Grandma Frost's Chocolate Chip Cookies

I'd be willing to bet this recipe came from a cookbook, but I don't care and I'm not going to try to find out since it's so much cooler to use my Grandma's recipe than a cookbook's. I don't recall using hot water in any other choc chip cookies I've made, so maybe not. It's my Grandma Frost's recipe, via my Mom.

Hint: Put butter out long in advance; the softer it is (but not melted) the easier it is to cream. By the way, this is a good time to note that I cream by hand. In fact, I do almost all my mixing by hand. We do not own a mixer, although we do have a hand mixer used about once a year (my husband Eric uses it sometimes), nor a food processor (though we have a mini electric chopper again used about once a year), nor a blender (except an immersion blender used way more than once a year for mixing ice cream and pesto). I've mixed everything by hand since I was a teenager and realized I could get a little bit of exercise, save electricity, and not spend all that much more time just using a bowl and a spoon.

We made them with raspberry chocolate chips my Mom (daughter of Grandma Frost) gave Maggie (my 5.5 year old daughter, who made these with me) last Christmas or so. So maybe I should call these 4 generation cookies?
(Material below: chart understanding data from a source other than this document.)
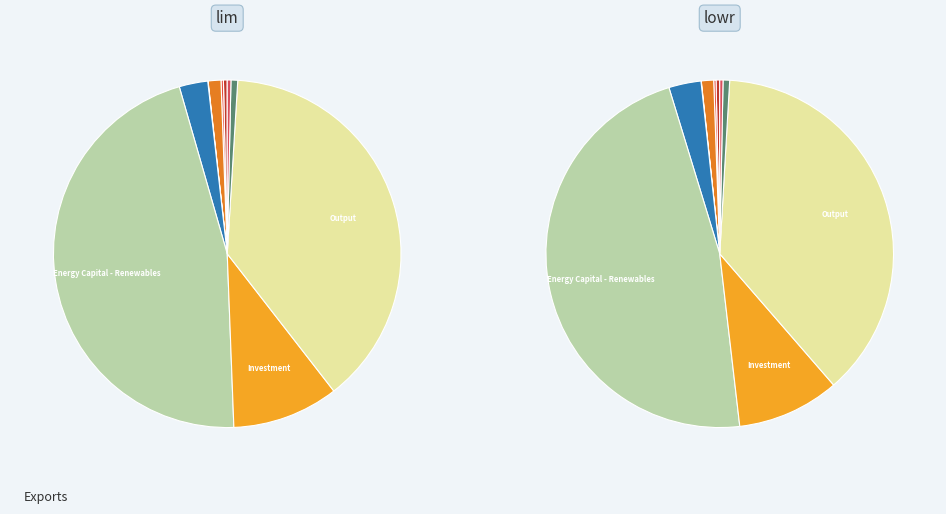

Between Investment and Output per Capita, which is larger?

Investment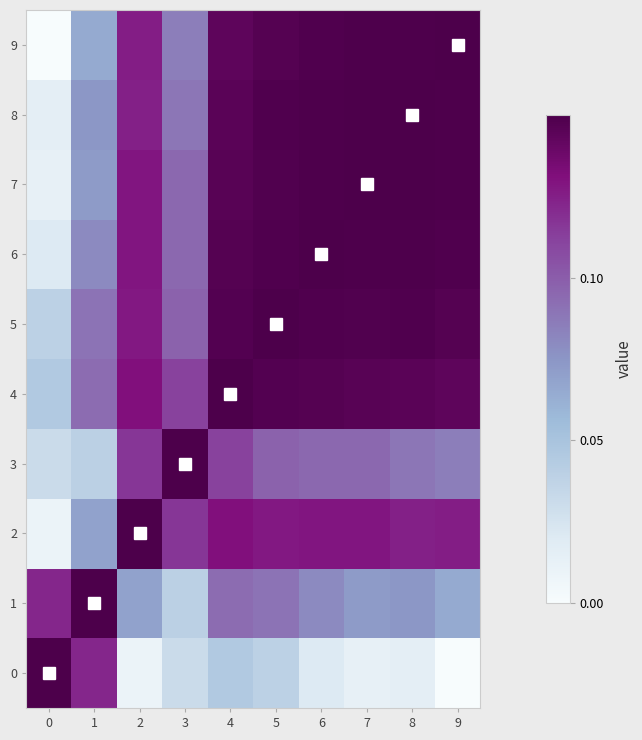

Reading right to left, transcribe all the data shown in this chart.

row_0: 0.0	0.0	0.0	0.0	0.0	0.0	0.0	0.0	0.1	0.1
row_1: 0.1	0.1	0.1	0.1	0.1	0.1	0.0	0.1	0.1	0.1
row_2: 0.1	0.1	0.1	0.1	0.1	0.1	0.1	0.1	0.1	0.0
row_3: 0.1	0.1	0.1	0.1	0.1	0.1	0.1	0.1	0.0	0.0
row_4: 0.1	0.1	0.1	0.1	0.1	0.1	0.1	0.1	0.1	0.0
row_5: 0.1	0.1	0.1	0.1	0.1	0.1	0.1	0.1	0.1	0.0
row_6: 0.1	0.1	0.1	0.1	0.1	0.1	0.1	0.1	0.1	0.0
row_7: 0.1	0.1	0.1	0.1	0.1	0.1	0.1	0.1	0.1	0.0
row_8: 0.1	0.1	0.1	0.1	0.1	0.1	0.1	0.1	0.1	0.0
row_9: 0.1	0.1	0.1	0.1	0.1	0.1	0.1	0.1	0.1	0.0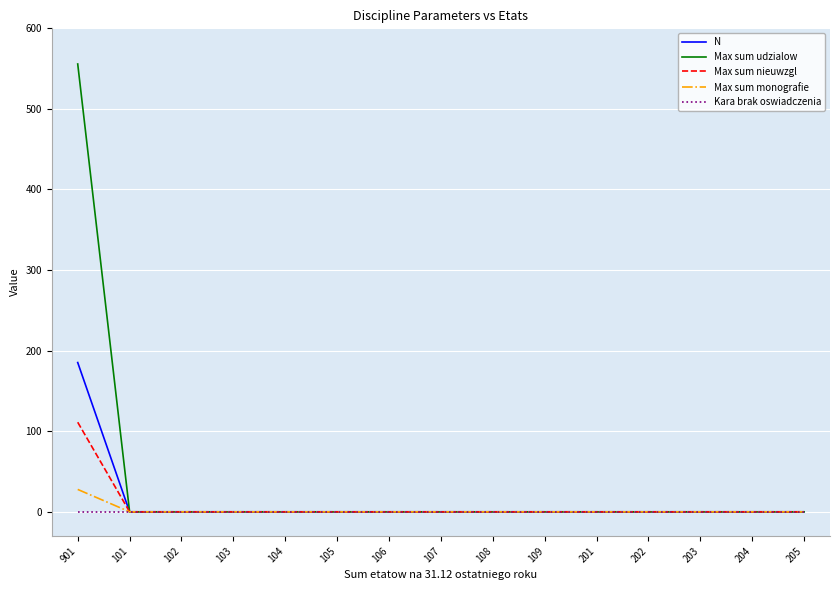

What is the highest value of the Max sum udzialow series?

555.8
By the way, my Mom is the oldest daughter, I'm the oldest granddaughter, and Maggie is the oldest great-granddaughter. I think that is so cool!

Grandma Frost's Chocolate Chip Cookies
3/4 c brown sugar
3/4 c white sugar
3/4 c margarine but I always use butter
2 eggs, beaten
2 1/2 c flour
1 tsp baking soda
2 tsp hot water
1 c chopped nuts (optional)
1 tsp vanilla
2 c or 12 oz chocolate chips or 4 sq sweet chocolate chipped the size of peas.
Variation: add 1 c peanut butter

  1. Cream butter and sugar.
  2. Mix in eggs.
  3. Add in flour and baking soda. Grandma probably sifted these, but I usually don't bother. I just make sure the small dry ingredients aren't dumped in a lump.
  4. Stir in water and vanilla.
  5. Stir in nuts and chocolate.
  6. Drop by teaspoons or tablespoons, or make giant cookies on greased sheet or Silpat.
350, ~15 minutes (the recipe has no time listed and this is the first time I wrote down the time), 3-5 dozen depending on how big you make them.

The recipe card has only one step listed: "Last of all, add [chocolate amounts]." But cookies follow a pretty typical set of instructions, which I wrote above.